Picking an FD amount you cannot spare. The deposit is locked as collateral. Choose an amount you genuinely will not need for the duration, so you are never tempted to break the arrangement early.
Ignoring fees. Some secured cards carry annual or joining fees. Check the terms; a card with high fees erodes the benefit, especially when its only job is to build history.
What to do next: a checklist
- Decide on an FD amount you can comfortably lock for 6–12 months without needing the cash.
- Compare secured card offers from banks, checking the limit-to-FD ratio, fees, and the FD interest rate.
- Open the FD and apply for the secured card against it.

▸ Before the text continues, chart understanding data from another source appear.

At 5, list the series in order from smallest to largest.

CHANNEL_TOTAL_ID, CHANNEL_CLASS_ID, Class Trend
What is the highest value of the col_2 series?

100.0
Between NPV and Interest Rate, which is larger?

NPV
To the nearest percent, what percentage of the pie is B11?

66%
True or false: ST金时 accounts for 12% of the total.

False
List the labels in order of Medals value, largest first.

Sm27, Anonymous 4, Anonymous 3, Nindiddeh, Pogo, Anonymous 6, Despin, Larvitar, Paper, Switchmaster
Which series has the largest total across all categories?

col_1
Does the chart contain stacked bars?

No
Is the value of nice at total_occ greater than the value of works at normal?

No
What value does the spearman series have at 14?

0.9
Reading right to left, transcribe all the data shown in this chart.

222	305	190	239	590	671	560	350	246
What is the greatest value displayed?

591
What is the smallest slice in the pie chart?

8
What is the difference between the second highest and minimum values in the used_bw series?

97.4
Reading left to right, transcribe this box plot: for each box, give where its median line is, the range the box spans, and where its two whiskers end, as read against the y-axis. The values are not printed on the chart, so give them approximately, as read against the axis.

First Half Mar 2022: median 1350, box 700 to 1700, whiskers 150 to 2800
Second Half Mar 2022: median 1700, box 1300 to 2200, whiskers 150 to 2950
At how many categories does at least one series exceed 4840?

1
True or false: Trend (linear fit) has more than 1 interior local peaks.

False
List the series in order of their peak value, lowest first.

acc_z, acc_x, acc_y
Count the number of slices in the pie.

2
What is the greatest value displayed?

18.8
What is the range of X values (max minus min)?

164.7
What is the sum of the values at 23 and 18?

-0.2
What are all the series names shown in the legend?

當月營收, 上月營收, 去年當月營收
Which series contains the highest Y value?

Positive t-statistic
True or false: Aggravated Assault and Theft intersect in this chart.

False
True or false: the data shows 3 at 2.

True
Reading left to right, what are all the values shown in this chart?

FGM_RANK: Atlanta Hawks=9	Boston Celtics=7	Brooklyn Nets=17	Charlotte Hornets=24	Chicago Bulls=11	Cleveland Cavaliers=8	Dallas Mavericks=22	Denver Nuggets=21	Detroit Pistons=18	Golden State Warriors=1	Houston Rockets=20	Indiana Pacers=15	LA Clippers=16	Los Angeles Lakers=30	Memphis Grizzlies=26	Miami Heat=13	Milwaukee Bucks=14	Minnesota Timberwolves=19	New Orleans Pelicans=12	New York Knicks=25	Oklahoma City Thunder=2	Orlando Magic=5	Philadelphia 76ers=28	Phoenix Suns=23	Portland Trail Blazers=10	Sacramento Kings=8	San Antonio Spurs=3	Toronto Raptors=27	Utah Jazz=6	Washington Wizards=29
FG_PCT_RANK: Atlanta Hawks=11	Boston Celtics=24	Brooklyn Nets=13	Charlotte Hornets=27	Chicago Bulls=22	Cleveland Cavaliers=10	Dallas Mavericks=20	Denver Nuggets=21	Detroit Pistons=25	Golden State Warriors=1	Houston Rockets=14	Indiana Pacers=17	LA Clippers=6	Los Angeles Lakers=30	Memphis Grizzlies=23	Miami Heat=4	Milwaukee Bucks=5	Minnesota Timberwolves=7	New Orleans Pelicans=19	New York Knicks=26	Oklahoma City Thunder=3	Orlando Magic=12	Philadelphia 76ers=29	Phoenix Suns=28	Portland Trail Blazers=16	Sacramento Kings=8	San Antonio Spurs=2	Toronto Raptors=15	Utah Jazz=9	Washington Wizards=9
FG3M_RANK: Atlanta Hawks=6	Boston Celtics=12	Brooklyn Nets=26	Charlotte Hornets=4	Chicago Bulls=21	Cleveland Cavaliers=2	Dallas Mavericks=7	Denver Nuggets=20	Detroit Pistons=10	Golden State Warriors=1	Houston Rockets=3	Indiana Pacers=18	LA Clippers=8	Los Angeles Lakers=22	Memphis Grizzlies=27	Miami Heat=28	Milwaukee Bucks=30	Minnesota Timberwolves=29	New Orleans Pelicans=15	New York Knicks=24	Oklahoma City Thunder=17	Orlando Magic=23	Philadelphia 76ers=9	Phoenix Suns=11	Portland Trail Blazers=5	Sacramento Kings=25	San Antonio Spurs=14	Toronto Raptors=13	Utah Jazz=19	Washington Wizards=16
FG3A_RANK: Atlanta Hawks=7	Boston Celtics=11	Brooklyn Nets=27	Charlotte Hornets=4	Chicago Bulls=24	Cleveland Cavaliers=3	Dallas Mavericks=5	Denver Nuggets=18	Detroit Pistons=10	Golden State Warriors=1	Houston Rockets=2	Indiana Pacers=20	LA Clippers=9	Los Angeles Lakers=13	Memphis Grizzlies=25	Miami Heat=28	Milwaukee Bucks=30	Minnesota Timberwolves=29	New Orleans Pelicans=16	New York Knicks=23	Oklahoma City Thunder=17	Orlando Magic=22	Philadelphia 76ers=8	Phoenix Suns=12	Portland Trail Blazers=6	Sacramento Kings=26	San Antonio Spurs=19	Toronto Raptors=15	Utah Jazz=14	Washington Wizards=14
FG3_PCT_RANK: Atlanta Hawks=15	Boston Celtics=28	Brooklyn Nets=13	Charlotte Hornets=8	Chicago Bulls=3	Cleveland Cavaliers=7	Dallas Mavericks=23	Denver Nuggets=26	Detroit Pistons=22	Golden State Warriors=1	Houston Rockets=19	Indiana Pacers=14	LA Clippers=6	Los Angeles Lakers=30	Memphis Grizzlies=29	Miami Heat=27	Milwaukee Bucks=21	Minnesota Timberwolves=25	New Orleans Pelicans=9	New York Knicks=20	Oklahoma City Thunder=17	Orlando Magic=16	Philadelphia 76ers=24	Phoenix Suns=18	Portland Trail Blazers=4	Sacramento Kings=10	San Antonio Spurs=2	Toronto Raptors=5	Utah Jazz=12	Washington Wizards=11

- Set one small recurring expense on the card that uses well under 30% of the limit.
- Set up auto-debit for the minimum as a safety net, but plan to pay the full balance every month.
- Track due dates, spending, and payments in a credit card tracker.
- After about 6 months, check your credit report (your free annual report is a right — see free credit report India) to confirm the account and payment history are showing.
- Around 9–12 months in, approach the bank to upgrade to an unsecured card and release the FD.
- Keep the account active and avoid closing it immediately after upgrading, to preserve history and age.
- Continue the same habits on the unsecured card: full payment every month, low utilisation, as covered in how to build credit from scratch in India.
A secured credit card solves the hardest problem in credit-building: getting started when no lender will take a chance on you. By pledging a fixed deposit that keeps earning interest, you remove the bank's risk while building a genuine, bureau-reported credit history. Use it with discipline — small spends, full payments, low utilisation — and within a year you can graduate to a regular card with a solid CIBIL score behind you, all without ever paying a rupee of avoidable interest.
Disclaimer: This article is for educational purposes only and is not financial advice. Loan terms vary by lender — verify current rates and charges before borrowing.